#### Extracted information:

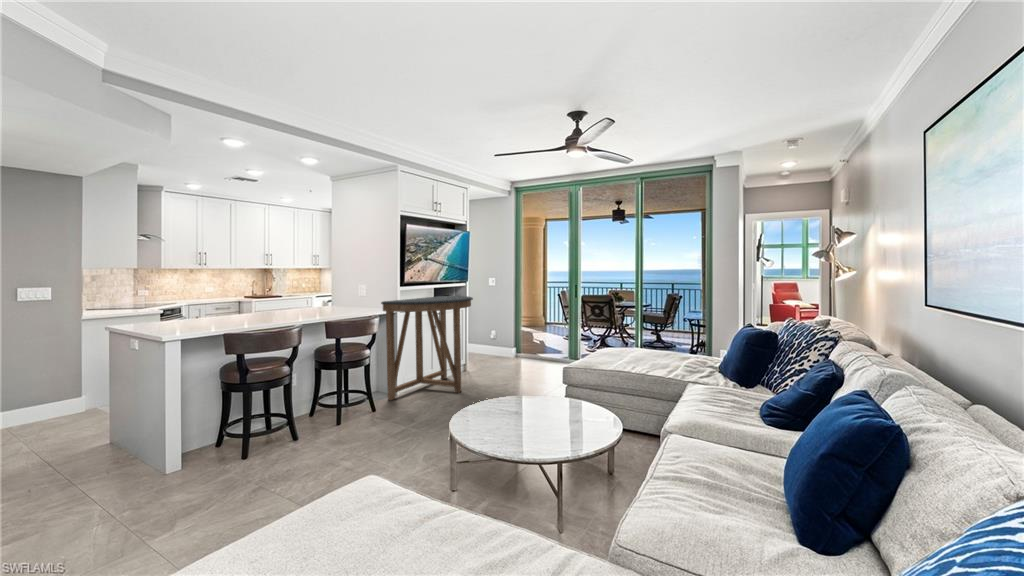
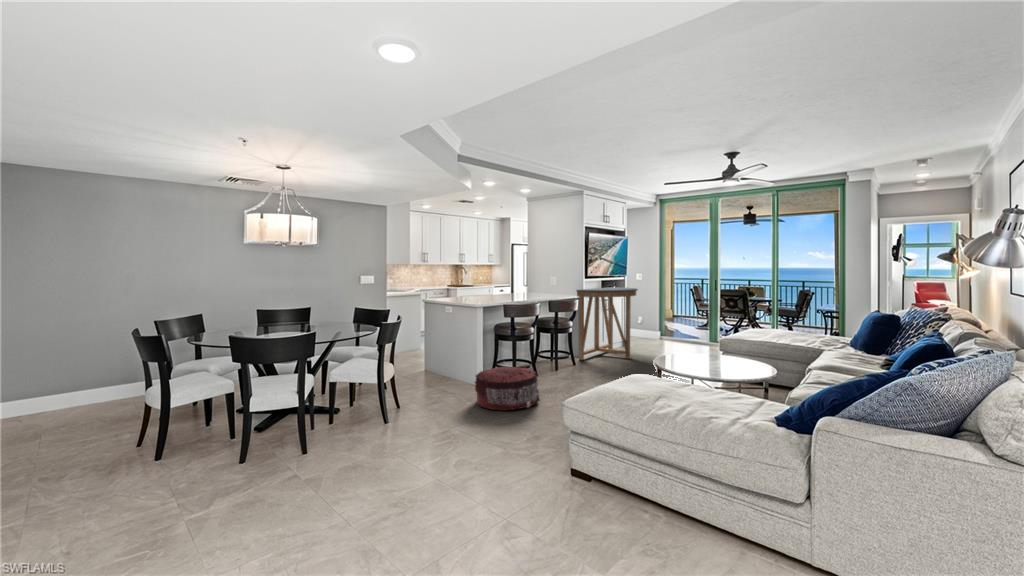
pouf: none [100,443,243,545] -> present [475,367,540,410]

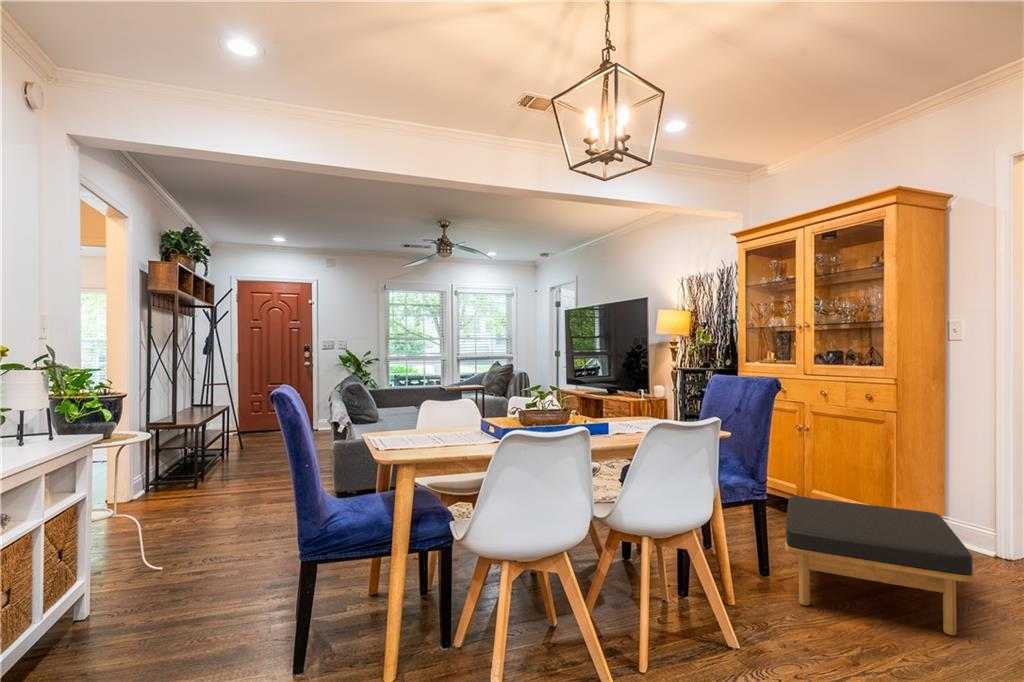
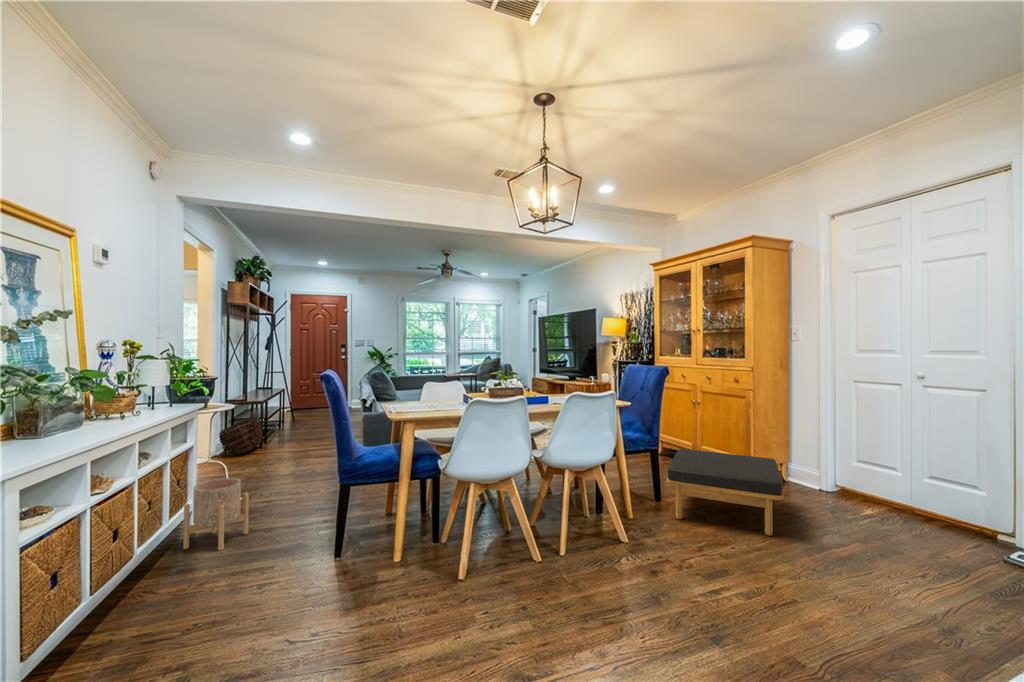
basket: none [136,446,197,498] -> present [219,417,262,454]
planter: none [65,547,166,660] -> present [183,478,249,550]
* * *
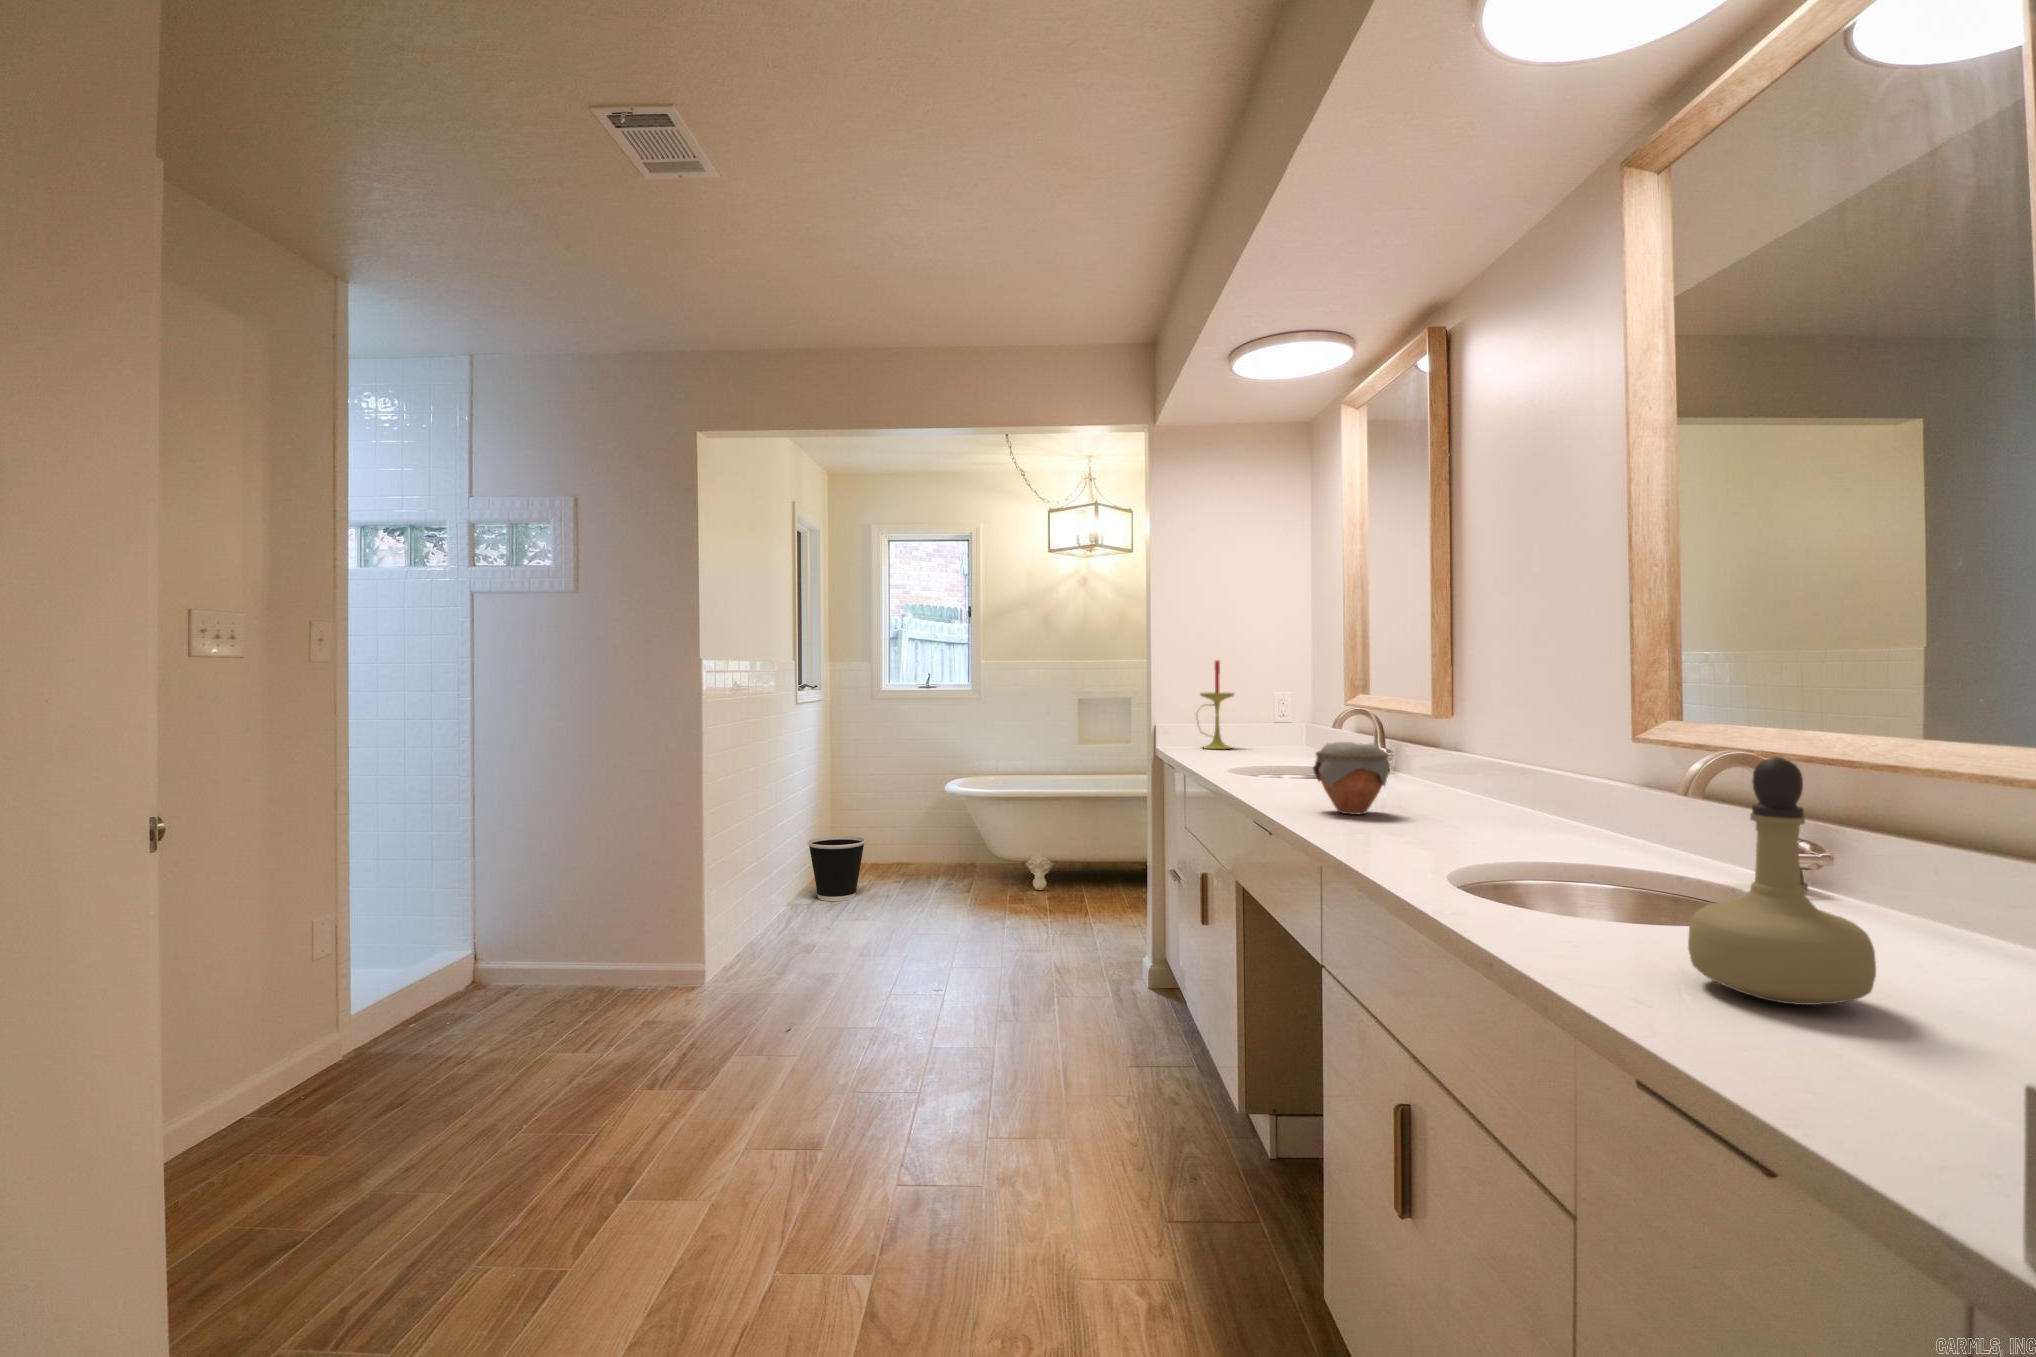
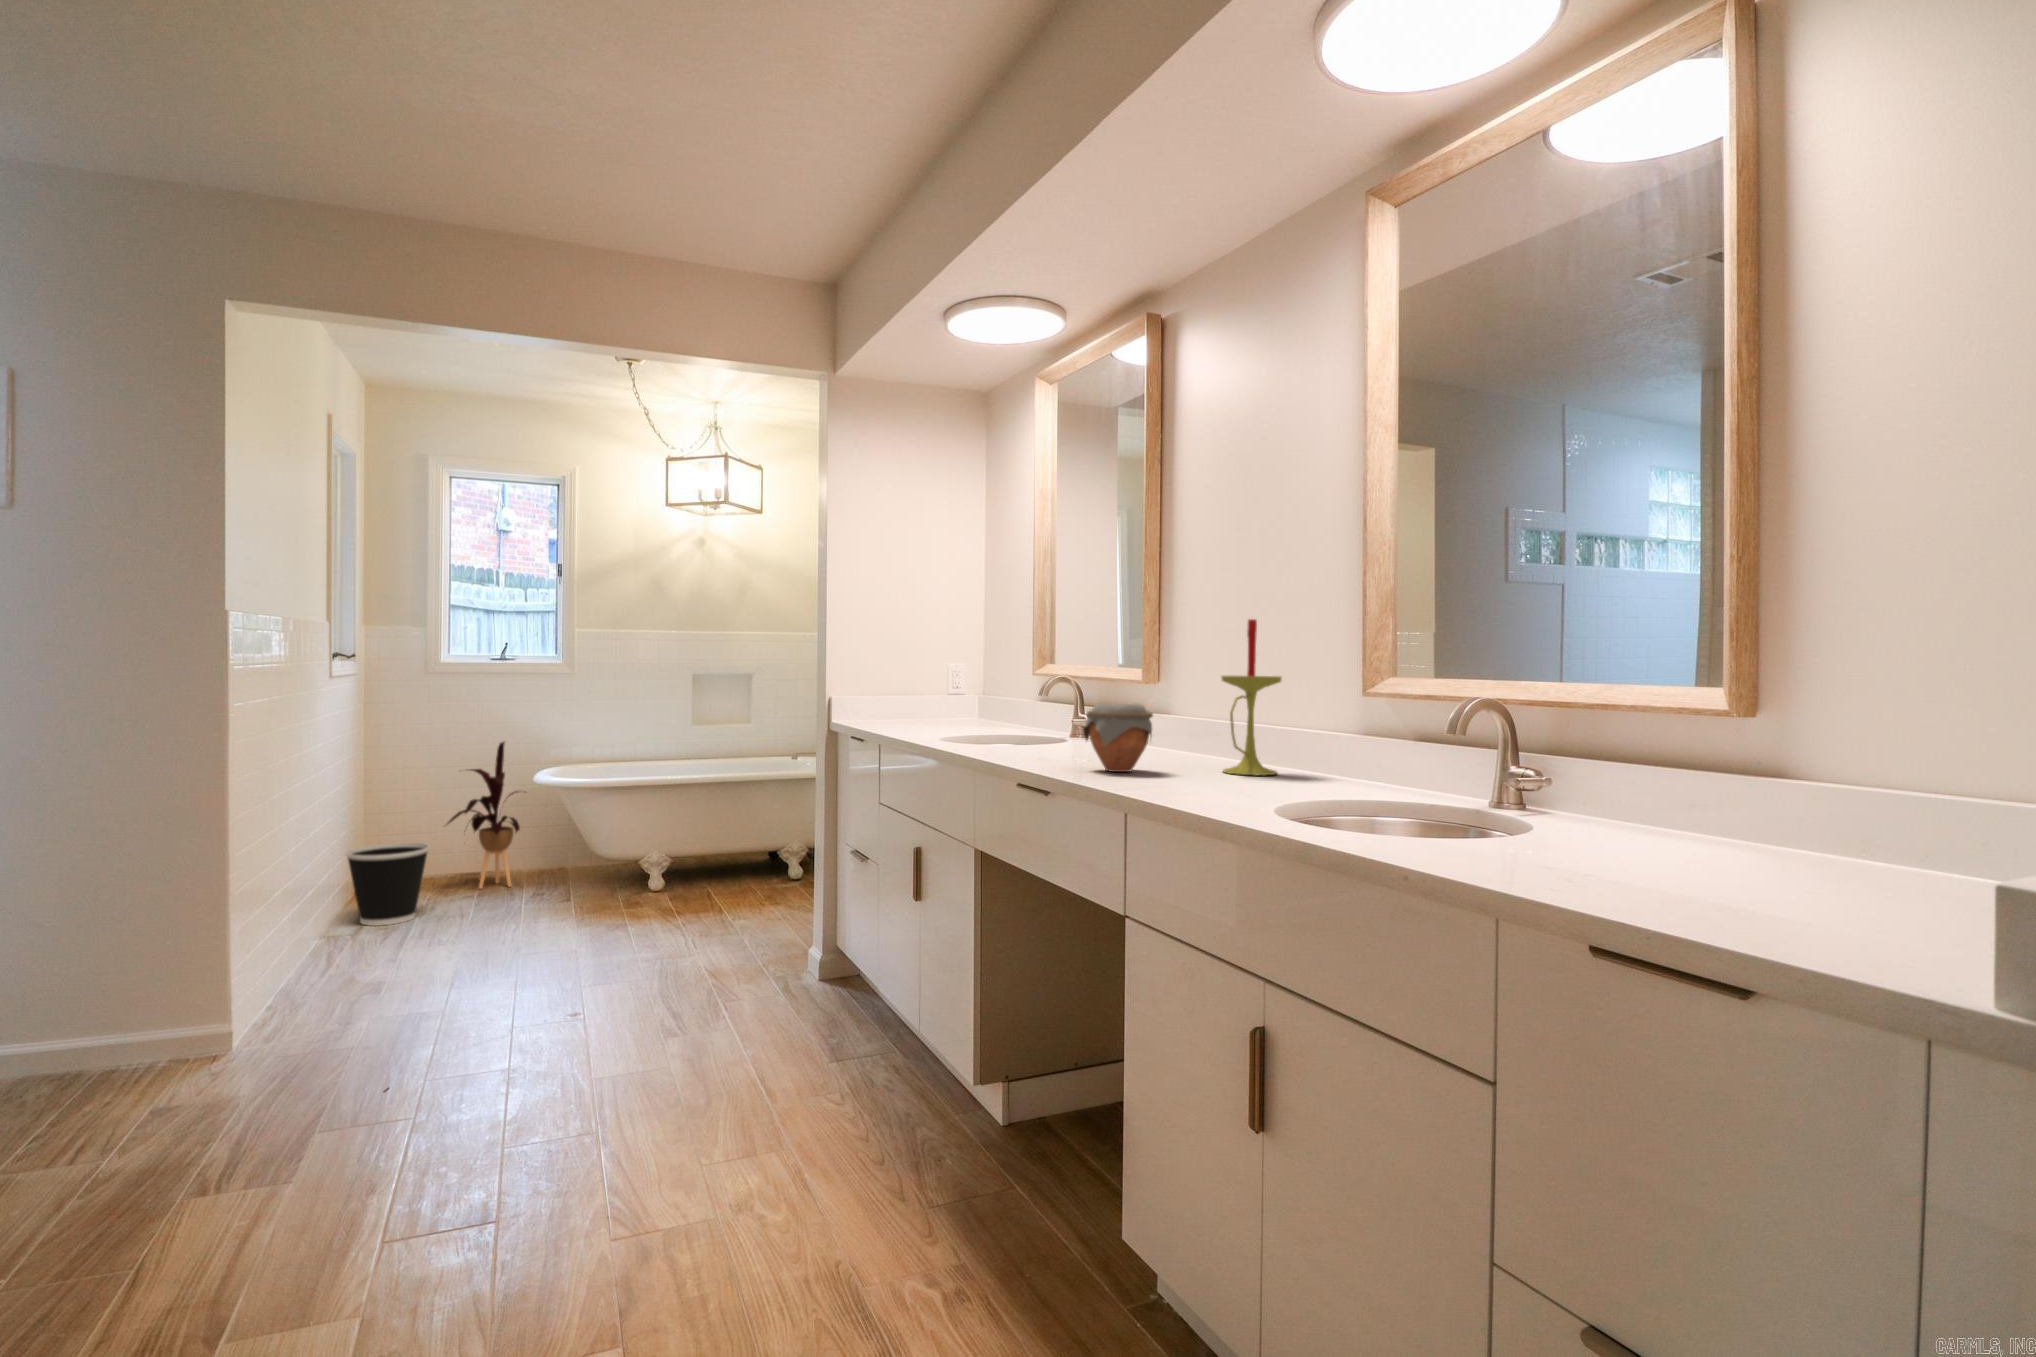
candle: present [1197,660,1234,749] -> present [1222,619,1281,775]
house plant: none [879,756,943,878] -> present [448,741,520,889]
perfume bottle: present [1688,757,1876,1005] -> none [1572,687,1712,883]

#### Work item:
Copy every line above in which the string "none" shows up.

#### Problem solution:
pouf: none [100,443,243,545] -> present [475,367,540,410]
basket: none [136,446,197,498] -> present [219,417,262,454]
planter: none [65,547,166,660] -> present [183,478,249,550]
house plant: none [879,756,943,878] -> present [448,741,520,889]
perfume bottle: present [1688,757,1876,1005] -> none [1572,687,1712,883]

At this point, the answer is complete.